Dans Pour une anthropologie des Images, Hans Belting questionne d’emblée la notion d’image en ce qu’elle dépasse largement le cadre proprement pictural. Ainsi, il écrit que la notion d’image ne peut pas être pensée autrement qu’à travers le prisme d’une occurrence trinitaire qui se compose ainsi : « image-médium-regard, ou image-dispositif-corps ». Avant de parvenir à une explicitation, nous avons besoin de quelques préliminaires théoriques.

Avant tout, explicitons comment Belting justifie son approche anthropologique à l’image : « [l]’anthropologie traite de l’être humain, et non des images. » (18). Mais, nous rappelle Belting, l’être humain est producteur « d’images intérieures et d’images extérieures ». À partir de là, « une “image” est plus que le produit d’une perception », puisque ce n’est pas avec la perception que nous produisons des « images intérieures ». On l’a compris, nous avons besoin d’un corps pour produire des images, d’un corps entendu comme un organisme-mental, dirions-nous, et non pas que seulement corporel, ou seulement psychique.

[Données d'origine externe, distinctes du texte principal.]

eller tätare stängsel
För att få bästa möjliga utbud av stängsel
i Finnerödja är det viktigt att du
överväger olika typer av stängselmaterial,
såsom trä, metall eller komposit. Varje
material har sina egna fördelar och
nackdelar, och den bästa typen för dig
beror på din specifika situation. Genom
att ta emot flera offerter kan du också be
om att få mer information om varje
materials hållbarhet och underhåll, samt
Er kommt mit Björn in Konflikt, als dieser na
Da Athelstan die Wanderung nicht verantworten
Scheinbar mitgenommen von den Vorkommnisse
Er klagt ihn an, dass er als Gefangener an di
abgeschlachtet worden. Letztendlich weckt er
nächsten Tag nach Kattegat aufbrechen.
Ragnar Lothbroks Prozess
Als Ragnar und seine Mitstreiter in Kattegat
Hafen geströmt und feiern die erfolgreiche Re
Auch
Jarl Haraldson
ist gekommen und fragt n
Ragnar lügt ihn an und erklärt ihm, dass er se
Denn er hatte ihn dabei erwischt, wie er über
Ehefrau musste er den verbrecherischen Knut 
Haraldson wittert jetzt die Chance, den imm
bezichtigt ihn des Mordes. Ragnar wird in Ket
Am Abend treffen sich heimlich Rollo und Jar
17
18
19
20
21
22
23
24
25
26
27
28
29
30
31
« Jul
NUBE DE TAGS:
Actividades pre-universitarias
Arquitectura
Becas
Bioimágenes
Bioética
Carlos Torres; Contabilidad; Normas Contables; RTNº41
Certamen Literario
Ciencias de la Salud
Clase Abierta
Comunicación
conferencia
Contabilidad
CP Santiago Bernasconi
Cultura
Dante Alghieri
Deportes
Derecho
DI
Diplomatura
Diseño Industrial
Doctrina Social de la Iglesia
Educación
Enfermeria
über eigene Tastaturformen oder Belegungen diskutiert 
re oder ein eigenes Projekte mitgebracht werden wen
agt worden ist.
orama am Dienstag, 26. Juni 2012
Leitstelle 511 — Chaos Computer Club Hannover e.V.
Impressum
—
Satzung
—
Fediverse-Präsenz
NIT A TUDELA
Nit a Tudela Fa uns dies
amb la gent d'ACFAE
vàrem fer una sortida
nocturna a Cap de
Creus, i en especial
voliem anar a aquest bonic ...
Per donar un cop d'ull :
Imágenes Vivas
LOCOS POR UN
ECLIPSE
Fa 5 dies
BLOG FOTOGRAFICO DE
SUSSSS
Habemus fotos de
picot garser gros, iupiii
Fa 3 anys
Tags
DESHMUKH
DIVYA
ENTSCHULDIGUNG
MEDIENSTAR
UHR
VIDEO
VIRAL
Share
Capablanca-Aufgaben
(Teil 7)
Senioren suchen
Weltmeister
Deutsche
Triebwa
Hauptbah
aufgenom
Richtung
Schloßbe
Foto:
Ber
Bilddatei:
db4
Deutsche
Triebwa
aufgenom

Belting nous rappelle une évidence : Les images s’inscrivent nécessaire-ment dans un medium, et ce medium implique nécessairement cette trinité conceptuelle, à savoir que même une “image” requiert bien une incarnation, un corps, pour la produire. Il nous rappelle aussi que la « fabrication des images est elle-même un acte symbolique, puisqu’elle influe et façonne en retour notre regard et notre perception iconique ». À partir de là, on est conduit rapidement au constat suivant : Il n’existe pas d’image neutre. Il est impossible de produire une image neutre, puisque toute image, à partir de son caractère génétique-symbolique, ne peut qu’être (devenir) livrée à l’interprétation, puisque c’est bien une volonté intentionnelle interprétative qui est à l’origine de la production des images ; à savoir que, les images ne tombant pas du ciel, ceux qui les produisent sont dotés d’une intention, ou de plusieurs. Les faisant, ils interprètent ce qu’ils veulent “dire” à travers leurs images, et, si tel est le but final, cette interprétation est délivrée au spectateur.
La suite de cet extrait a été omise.